Problem description: Examine the material below. Gather every line in which the string "depth" appears.

┌──

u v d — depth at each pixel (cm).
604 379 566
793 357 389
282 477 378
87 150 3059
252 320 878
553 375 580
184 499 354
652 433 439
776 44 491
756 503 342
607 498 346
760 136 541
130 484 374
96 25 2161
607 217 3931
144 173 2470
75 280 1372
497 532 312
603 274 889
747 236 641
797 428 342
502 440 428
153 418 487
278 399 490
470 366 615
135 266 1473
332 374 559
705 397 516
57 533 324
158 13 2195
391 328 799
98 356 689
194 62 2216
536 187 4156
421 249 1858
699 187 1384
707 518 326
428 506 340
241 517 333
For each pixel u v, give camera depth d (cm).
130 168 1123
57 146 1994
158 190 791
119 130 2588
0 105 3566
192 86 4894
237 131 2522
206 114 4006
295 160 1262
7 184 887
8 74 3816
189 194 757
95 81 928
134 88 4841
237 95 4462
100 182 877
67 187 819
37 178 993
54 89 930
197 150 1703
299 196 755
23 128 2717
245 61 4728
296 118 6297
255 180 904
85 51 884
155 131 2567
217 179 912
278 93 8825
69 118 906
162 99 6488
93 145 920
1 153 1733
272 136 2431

└──
┌──

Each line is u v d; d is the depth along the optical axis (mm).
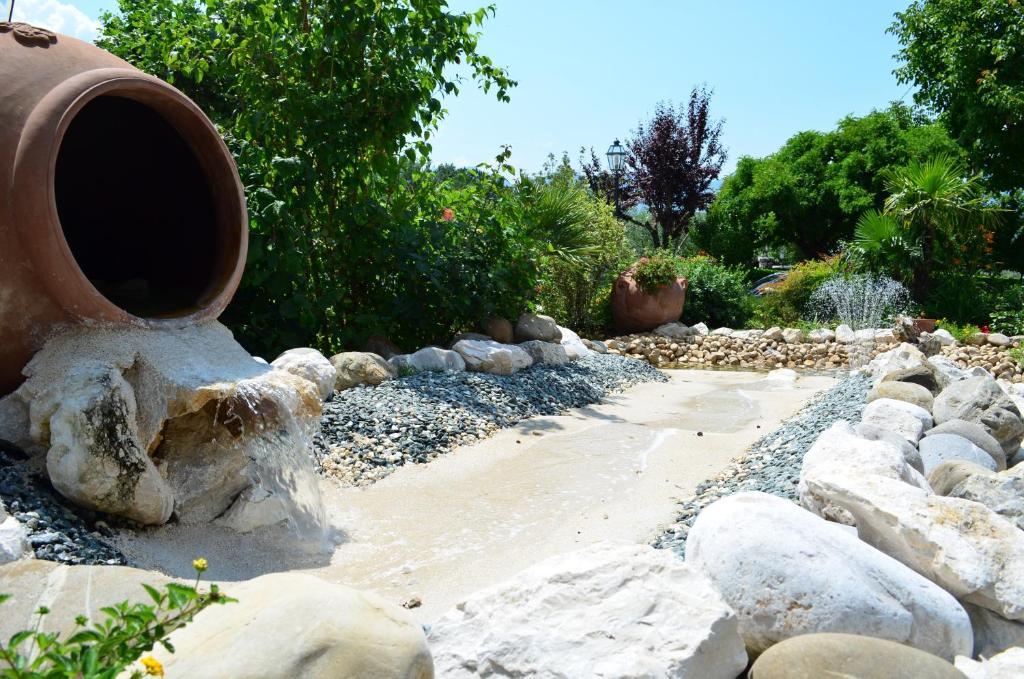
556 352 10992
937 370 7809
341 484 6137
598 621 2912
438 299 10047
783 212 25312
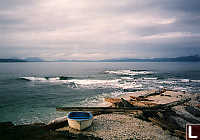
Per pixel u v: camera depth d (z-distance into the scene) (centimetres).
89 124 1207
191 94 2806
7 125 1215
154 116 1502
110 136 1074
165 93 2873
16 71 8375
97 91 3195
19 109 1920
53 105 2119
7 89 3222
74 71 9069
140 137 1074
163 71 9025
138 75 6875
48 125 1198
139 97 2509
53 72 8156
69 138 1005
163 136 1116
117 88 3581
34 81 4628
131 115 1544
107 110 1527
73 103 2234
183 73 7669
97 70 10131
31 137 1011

└──

Answer box:
u v d — depth at each pixel (cm).
For each pixel u v, give camera depth d (cm).
Each line is u v d; d is the depth along the optical axis (mm).
Per pixel u v: camera depth d (z-distance into the scene) (centimetres).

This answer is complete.